== Textabschnitt ==
In Israel folgt Simchat Tora direkt auf die sieben Feiertage von Sukkot, fällt also mit Schemini Azeret zusammen. In der Diaspora wird Simchat Tora einen Tag nach Schemini Azeret, am 23. Tag des Monats Tischri, gefeiert. Simchat Tora, die »Torafreude«, ist – wie der Name schon sagt – der Tag, an dem wir uns an der Tora freuen.
An diesem Tag werden die Fünf Bücher Mose in den Synagogen zu Ende gelesen – und die Lesung beginnt am gleichen Tag wieder von vorne.
segnungen Zuerst lesen wir im letzten Wochenabschnitt der Tora über die Segnungen, die Mosche jedem der zwölf Stämme Israels vor seinem Tod gegeben hat (5. Buch Mose 33, 1–25).
Anschließend lesen wir, wie Mosche den Berg Newo besteigt, von dessen Gipfel er das Gelobte Land sieht: »Und der Ewige sprach zu ihm: Dies ist das Land, das Ich Awraham, Jizchak und Jakow zugeschworen habe: ›Deinem Samen will Ich es geben!‹ Ich habe es dich schauen lassen mit deinen Augen, aber dort hinüber sollst du nicht kommen. Dann starb Mosche, der Knecht des Ewigen, im Land Moab (...), und niemand kennt sein Grab bis auf den heutigen Tag« (5. Buch Mose 34, 4–5).

== Angezeigte Einträge ==
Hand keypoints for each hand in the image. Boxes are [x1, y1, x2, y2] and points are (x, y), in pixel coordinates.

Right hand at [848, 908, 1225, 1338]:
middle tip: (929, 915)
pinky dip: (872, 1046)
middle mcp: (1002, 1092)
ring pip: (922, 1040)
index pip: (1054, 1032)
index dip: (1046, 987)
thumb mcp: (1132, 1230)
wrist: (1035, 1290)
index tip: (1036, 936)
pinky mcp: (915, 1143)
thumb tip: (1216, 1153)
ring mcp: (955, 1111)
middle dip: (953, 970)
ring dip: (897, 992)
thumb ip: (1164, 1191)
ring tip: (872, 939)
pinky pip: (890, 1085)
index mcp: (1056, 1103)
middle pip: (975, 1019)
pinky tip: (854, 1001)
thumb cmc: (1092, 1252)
---
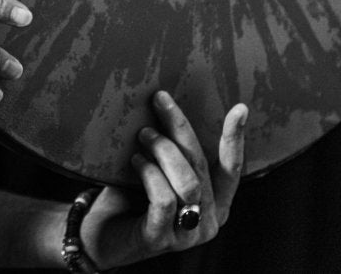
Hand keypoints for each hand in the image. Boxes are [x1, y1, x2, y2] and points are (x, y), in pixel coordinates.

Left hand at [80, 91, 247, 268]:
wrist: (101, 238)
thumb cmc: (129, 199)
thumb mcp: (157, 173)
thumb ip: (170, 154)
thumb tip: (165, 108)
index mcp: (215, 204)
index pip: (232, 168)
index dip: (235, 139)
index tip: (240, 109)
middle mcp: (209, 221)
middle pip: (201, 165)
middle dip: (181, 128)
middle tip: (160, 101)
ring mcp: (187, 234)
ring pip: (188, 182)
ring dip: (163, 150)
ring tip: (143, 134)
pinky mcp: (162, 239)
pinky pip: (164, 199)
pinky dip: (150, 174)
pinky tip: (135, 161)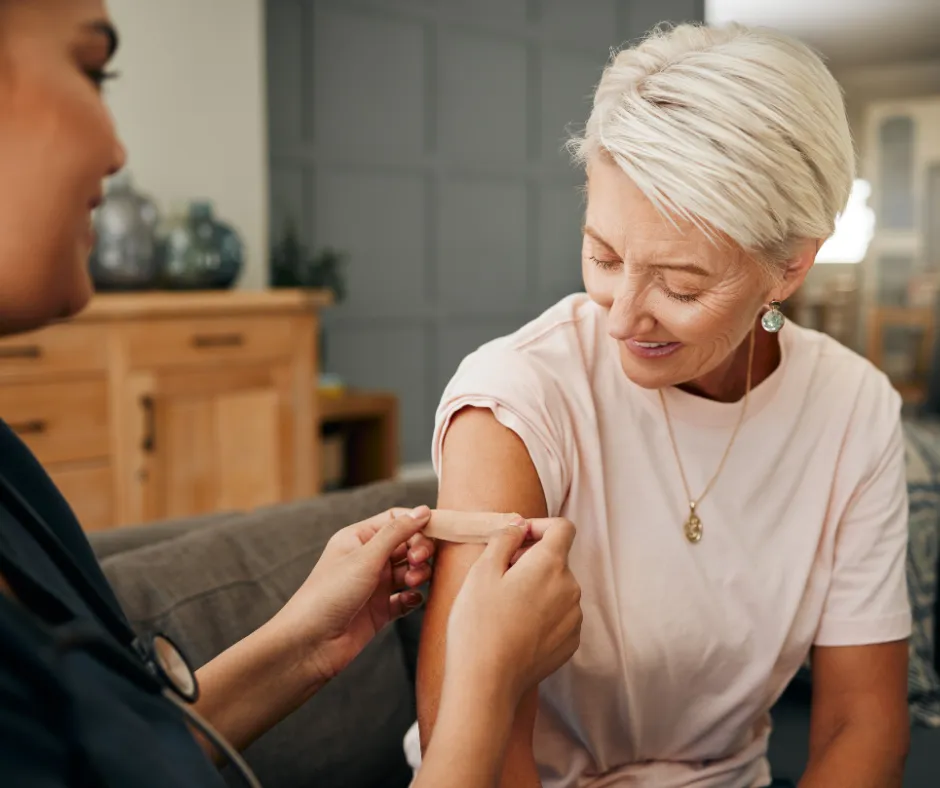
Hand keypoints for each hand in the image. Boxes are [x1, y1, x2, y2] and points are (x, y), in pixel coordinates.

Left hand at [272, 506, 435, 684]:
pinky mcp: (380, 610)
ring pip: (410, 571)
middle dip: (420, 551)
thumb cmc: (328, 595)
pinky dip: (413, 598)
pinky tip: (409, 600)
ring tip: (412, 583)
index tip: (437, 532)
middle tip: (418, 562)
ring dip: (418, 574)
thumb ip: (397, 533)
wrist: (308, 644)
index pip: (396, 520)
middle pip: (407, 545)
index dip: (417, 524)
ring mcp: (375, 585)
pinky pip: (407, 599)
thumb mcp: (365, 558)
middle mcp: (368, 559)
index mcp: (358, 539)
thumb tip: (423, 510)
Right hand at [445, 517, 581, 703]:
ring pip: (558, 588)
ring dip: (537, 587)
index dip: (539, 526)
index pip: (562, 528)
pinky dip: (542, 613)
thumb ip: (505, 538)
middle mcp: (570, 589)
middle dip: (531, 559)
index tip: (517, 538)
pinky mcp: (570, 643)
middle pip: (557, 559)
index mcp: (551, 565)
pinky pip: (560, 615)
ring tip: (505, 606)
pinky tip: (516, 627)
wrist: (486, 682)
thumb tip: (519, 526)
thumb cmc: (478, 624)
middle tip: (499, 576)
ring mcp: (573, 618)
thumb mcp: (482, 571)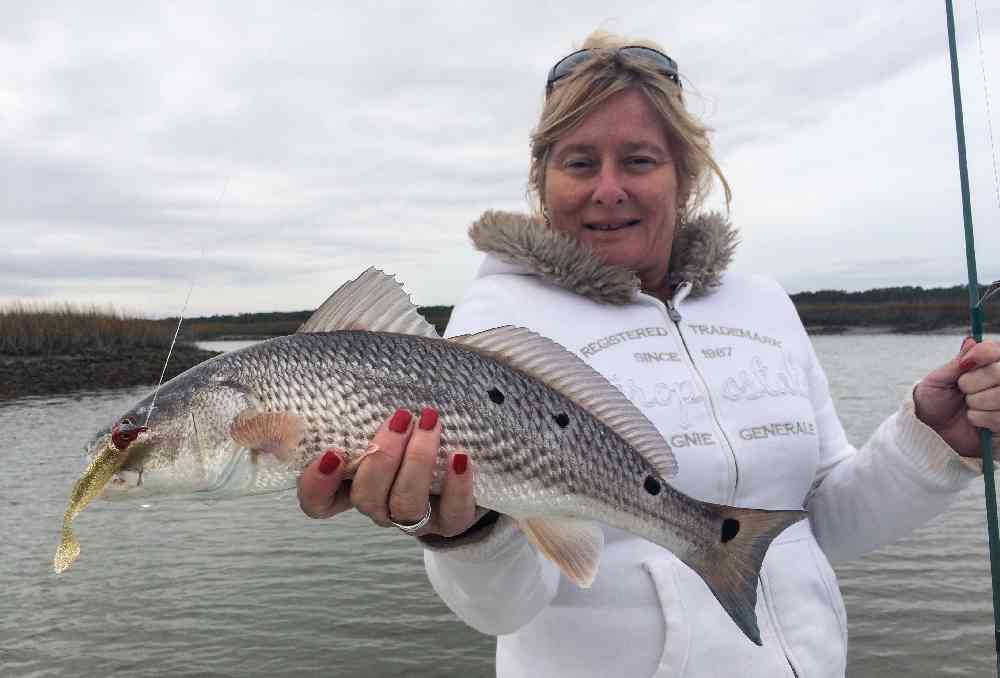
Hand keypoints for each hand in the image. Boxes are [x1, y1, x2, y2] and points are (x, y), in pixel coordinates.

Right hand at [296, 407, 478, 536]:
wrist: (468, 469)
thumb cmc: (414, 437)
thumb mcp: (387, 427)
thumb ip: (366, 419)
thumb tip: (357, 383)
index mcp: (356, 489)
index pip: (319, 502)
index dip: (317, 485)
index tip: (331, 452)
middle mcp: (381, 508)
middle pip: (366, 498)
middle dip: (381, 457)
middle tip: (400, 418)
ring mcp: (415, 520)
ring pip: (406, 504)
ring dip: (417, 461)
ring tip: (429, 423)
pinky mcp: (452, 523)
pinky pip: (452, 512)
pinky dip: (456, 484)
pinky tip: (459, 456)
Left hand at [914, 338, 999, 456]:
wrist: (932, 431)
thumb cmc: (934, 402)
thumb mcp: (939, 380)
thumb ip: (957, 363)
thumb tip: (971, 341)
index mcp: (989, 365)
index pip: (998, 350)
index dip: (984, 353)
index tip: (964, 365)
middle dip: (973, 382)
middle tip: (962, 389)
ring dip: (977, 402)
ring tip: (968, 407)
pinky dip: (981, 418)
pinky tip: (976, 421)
==
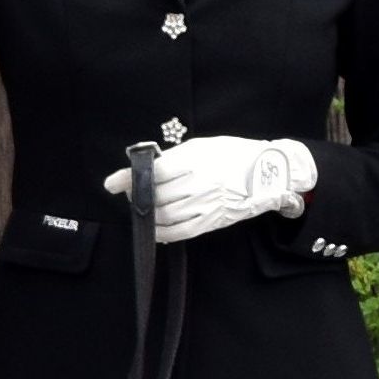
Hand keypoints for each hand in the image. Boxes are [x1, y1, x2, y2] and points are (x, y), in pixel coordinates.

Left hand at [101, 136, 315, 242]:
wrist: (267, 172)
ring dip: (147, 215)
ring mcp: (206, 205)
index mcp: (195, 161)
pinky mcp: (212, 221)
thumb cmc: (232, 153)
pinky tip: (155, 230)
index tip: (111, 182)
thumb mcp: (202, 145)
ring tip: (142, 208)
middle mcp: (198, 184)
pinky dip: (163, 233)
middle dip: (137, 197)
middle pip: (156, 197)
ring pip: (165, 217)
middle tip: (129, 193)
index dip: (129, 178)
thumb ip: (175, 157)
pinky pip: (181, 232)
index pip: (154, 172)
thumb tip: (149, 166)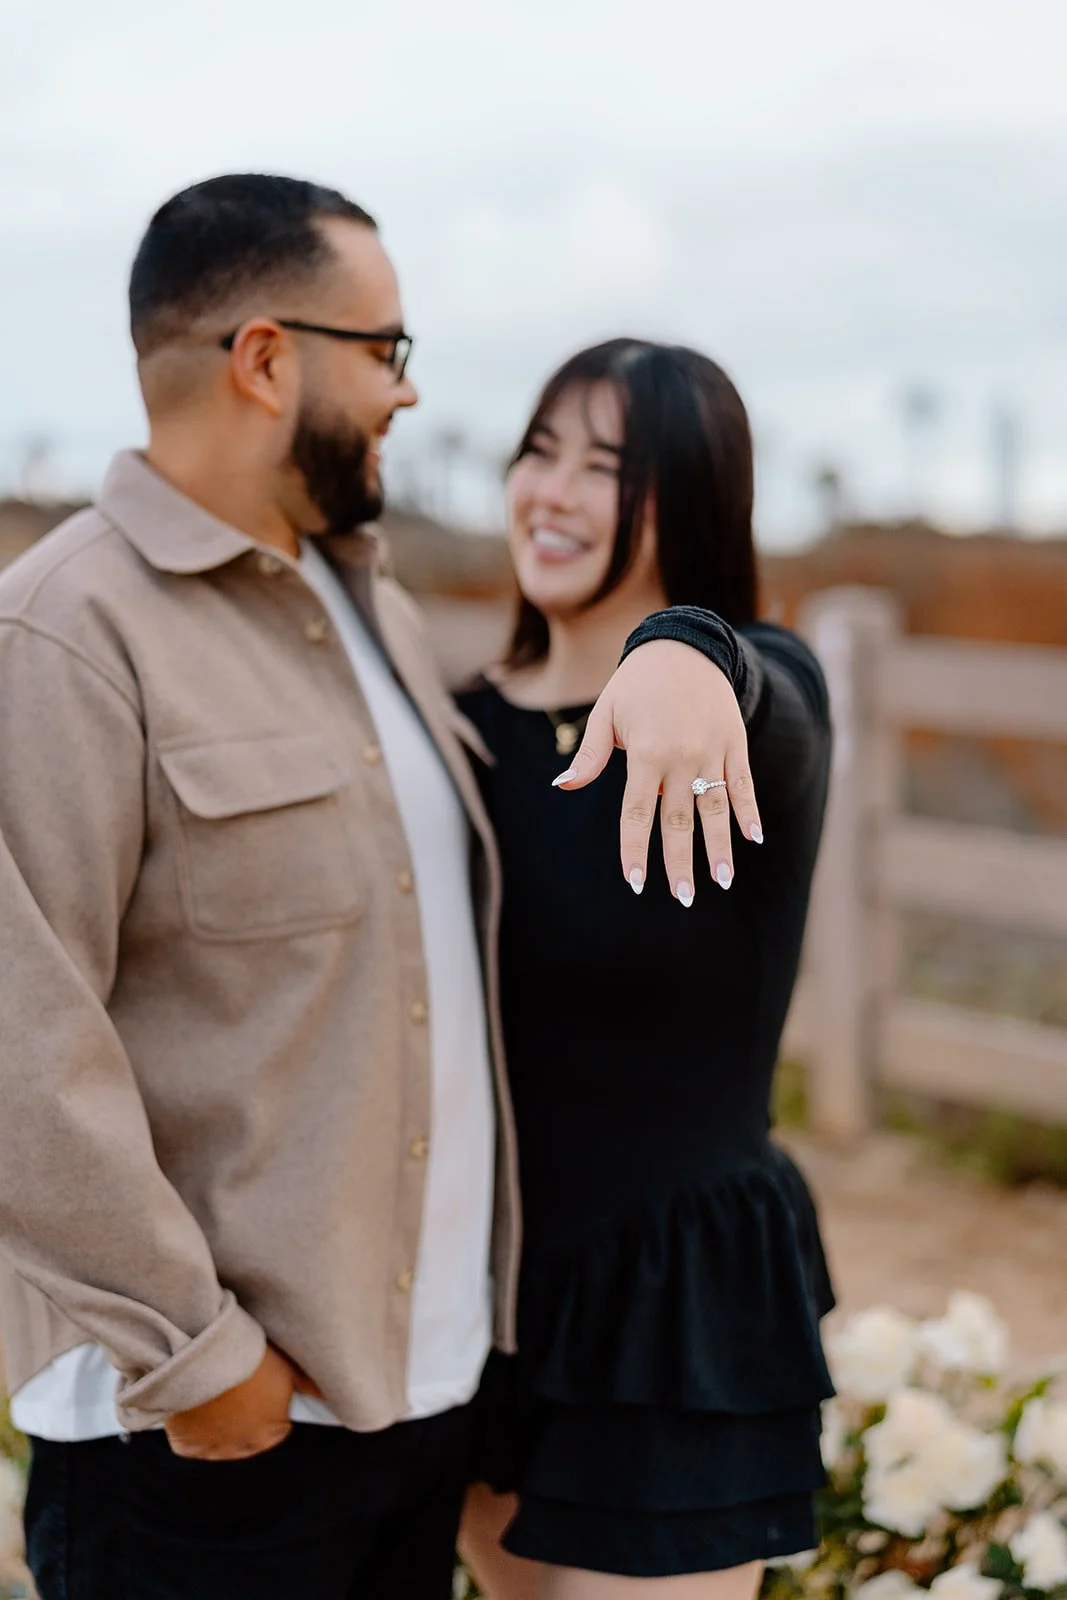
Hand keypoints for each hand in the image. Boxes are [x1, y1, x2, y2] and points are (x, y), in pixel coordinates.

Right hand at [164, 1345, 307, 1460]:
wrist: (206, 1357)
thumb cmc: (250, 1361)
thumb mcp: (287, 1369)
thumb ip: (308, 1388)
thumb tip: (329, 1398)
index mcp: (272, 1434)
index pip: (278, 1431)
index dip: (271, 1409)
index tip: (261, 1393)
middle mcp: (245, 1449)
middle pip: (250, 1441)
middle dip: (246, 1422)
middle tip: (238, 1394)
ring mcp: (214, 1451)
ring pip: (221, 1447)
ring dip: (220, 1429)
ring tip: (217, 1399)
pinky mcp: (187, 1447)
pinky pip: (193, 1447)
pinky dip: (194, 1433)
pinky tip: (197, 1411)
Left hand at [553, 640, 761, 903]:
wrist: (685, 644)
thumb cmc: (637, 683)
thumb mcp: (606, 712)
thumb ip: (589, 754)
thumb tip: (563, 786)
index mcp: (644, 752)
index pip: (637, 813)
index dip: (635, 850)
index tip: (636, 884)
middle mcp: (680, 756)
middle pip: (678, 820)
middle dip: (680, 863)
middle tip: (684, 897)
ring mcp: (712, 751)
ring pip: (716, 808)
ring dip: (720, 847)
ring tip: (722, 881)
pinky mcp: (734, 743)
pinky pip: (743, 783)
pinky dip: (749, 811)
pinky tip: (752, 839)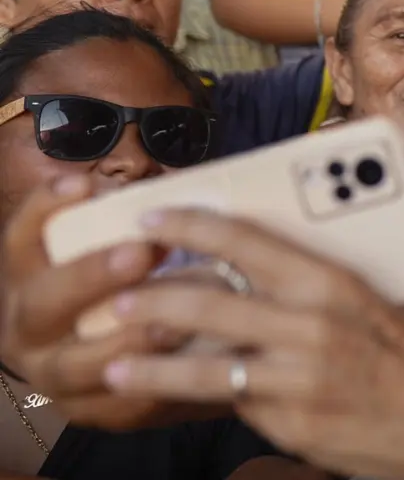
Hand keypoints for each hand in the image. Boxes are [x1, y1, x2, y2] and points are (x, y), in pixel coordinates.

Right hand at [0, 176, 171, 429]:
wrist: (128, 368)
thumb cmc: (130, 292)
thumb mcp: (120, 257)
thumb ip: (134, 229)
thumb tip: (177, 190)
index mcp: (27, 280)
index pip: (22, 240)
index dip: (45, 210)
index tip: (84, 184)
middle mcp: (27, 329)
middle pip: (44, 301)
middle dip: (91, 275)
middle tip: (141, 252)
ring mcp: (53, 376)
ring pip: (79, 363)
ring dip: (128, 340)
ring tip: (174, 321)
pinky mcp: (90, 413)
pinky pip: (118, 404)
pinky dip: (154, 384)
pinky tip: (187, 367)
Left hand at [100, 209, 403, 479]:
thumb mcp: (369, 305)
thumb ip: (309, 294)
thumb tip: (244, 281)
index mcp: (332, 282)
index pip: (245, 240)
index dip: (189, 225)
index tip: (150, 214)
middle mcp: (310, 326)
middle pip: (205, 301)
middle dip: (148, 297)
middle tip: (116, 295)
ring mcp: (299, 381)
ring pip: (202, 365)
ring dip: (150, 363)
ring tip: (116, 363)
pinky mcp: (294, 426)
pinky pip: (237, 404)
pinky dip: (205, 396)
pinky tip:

== Aufgabe ==
Gib bitte den Textabschnitt über Simchat Tora von oben vollständig und Wort für Wort wieder aus.

== Erledigte Aufgabe ==
In Israel folgt Simchat Tora direkt auf die sieben Feiertage von Sukkot, fällt also mit Schemini Azeret zusammen. In der Diaspora wird Simchat Tora einen Tag nach Schemini Azeret, am 23. Tag des Monats Tischri, gefeiert. Simchat Tora, die »Torafreude«, ist – wie der Name schon sagt – der Tag, an dem wir uns an der Tora freuen.
An diesem Tag werden die Fünf Bücher Mose in den Synagogen zu Ende gelesen – und die Lesung beginnt am gleichen Tag wieder von vorne.
segnungen Zuerst lesen wir im letzten Wochenabschnitt der Tora über die Segnungen, die Mosche jedem der zwölf Stämme Israels vor seinem Tod gegeben hat (5. Buch Mose 33, 1–25).
Anschließend lesen wir, wie Mosche den Berg Newo besteigt, von dessen Gipfel er das Gelobte Land sieht: »Und der Ewige sprach zu ihm: Dies ist das Land, das Ich Awraham, Jizchak und Jakow zugeschworen habe: ›Deinem Samen will Ich es geben!‹ Ich habe es dich schauen lassen mit deinen Augen, aber dort hinüber sollst du nicht kommen. Dann starb Mosche, der Knecht des Ewigen, im Land Moab (...), und niemand kennt sein Grab bis auf den heutigen Tag« (5. Buch Mose 34, 4–5).